Мы тихонько посмеиваемся над его хвастовством, а он, не замечая этого, причмокивает, будто вкус молока тех времен еще сохранился на его губах, и продолжает рассказ. Продолжение нам известно давно. Однажды старшая жена бая пронюхала о его фокусах и, стараясь обезоружить ловкача, отобрала чашку, что была привязана к поясу под чапаном. Но наш герой нашелся и тут. По его словам, он приспособил для своей цели лунку на громадном валуне. Он доил овец над этой лункой, потом кипятил молоко с помощью все того же раскаленного камня и пил, посмеиваясь, потому что лунка, по сравнению с чашкой, вмещала молока вдвое больше.
— Будет молоть-то всякую чушь, — ворчит каждый раз Салиха-апа: она все еще не привыкла к фантазиям своего старика.
— Тебе-то что? Ну и не слушай! Пусть слушают дети, может, им интересно, — как-то возразил Максут. — Им нужно знать, как мы жили в старое время. Для Камар и Шойкары это кошмарная сказка, язви ее в душу. У них другие, счастливые времена, старуха!
На его висках вздулись вены, они тихонько пульсируют. По глубоким морщинам, точно по арыкам, струится пот, стекает к бороде.
— Я видела этот валун, Шойкара. Как-то, кочуя, мы проезжали мимо, и он не удержался, показал. Одно я не пойму, как этот хвастун втаскивал наверх овец? И еще более удивительно, как он пил из лунки?
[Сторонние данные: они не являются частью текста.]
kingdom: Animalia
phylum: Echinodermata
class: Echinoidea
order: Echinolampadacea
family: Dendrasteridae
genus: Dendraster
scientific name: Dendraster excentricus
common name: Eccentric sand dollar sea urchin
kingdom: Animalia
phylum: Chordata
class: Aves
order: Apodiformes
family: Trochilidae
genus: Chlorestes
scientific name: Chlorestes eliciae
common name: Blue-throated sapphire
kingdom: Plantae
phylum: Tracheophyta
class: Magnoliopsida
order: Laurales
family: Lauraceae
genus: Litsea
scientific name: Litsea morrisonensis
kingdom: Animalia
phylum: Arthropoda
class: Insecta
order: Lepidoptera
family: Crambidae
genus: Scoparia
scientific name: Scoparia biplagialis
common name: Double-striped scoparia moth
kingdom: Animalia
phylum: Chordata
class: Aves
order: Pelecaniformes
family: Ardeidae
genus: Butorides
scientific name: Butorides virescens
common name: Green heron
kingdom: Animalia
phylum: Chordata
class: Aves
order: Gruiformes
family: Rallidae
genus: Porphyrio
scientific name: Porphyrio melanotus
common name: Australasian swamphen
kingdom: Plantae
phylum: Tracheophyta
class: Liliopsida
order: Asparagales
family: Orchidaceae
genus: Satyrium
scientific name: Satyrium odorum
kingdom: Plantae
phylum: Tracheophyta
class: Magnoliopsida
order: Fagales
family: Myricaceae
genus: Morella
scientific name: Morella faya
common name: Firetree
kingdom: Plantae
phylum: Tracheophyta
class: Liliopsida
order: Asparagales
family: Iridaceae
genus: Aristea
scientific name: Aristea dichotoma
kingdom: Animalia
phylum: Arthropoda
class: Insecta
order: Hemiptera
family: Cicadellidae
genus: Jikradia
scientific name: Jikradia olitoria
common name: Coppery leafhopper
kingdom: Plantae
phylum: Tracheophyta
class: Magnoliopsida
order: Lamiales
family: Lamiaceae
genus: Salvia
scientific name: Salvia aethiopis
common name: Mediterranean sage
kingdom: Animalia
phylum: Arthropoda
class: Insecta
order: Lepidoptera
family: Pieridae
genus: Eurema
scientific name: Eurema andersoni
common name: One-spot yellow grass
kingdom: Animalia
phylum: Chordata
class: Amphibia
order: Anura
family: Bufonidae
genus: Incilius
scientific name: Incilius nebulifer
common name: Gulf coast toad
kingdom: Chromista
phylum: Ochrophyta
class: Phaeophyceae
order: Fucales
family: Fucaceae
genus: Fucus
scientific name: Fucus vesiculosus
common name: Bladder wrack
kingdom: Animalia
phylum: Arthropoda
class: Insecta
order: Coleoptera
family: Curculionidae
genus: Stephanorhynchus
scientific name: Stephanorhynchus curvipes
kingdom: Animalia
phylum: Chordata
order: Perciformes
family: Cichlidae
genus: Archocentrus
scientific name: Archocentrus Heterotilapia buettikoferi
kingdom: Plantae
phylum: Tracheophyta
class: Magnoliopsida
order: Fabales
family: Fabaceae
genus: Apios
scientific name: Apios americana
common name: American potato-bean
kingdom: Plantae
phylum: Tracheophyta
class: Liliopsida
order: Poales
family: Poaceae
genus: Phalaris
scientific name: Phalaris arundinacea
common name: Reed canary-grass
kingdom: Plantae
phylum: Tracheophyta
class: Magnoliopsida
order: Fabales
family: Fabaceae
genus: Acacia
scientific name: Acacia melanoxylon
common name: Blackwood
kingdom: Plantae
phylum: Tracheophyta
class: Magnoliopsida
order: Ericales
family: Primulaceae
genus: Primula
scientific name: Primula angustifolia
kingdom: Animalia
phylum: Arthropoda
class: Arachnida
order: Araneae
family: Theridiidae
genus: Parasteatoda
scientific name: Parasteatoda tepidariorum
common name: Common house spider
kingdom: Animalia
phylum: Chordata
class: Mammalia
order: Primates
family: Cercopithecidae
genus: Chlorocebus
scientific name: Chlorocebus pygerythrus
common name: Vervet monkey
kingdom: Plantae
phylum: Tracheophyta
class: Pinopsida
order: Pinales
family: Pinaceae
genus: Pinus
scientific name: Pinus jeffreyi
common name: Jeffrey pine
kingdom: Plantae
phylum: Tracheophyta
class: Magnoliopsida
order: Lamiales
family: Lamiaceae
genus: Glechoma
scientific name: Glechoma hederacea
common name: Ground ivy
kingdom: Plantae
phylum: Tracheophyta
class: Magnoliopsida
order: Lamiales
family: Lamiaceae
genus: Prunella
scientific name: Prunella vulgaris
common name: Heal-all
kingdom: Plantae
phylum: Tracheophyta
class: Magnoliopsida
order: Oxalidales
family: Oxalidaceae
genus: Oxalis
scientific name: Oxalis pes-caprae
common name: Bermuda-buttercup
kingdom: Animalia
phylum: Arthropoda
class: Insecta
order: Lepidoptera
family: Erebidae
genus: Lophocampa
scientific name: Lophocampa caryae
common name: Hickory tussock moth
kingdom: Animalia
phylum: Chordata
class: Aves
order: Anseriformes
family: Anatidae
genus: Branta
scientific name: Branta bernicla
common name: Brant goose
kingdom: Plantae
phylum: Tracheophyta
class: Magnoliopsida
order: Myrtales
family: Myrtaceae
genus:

Может, лакал, будто пес? — не унималась Салиха-апа.
— Ну пил и пил!.. — рассердился старый Максут.
Он не нашелся, что сказать еще, и теперь возмущенно поглядывал на жену. Однако это не мешает ему продолжать чаепитие. Он вытирает пот рукавом, наливает очередную чашку и унимается лишь с последними каплями, падающими из крана. После этого он ставит пиалу вверх дном и благодушно гладит живот.
В отличие от него, Камар-женге лишнего слова не обронит, пьет чай молча, пока не опустеет самовар. Черные глаза ее задумчивы, как будто она живет в другом, отдаленном от нас мире. Только когда между Максутом и его женой завязывается жаркий спор, Камар-женге не выдерживает, смеется до слез, чуть отвернув в сторону лицо.
После чая женге прибирает скатерть, моет посуду и, покончив с уборкой, тепло одевается, уходит сторожить отару.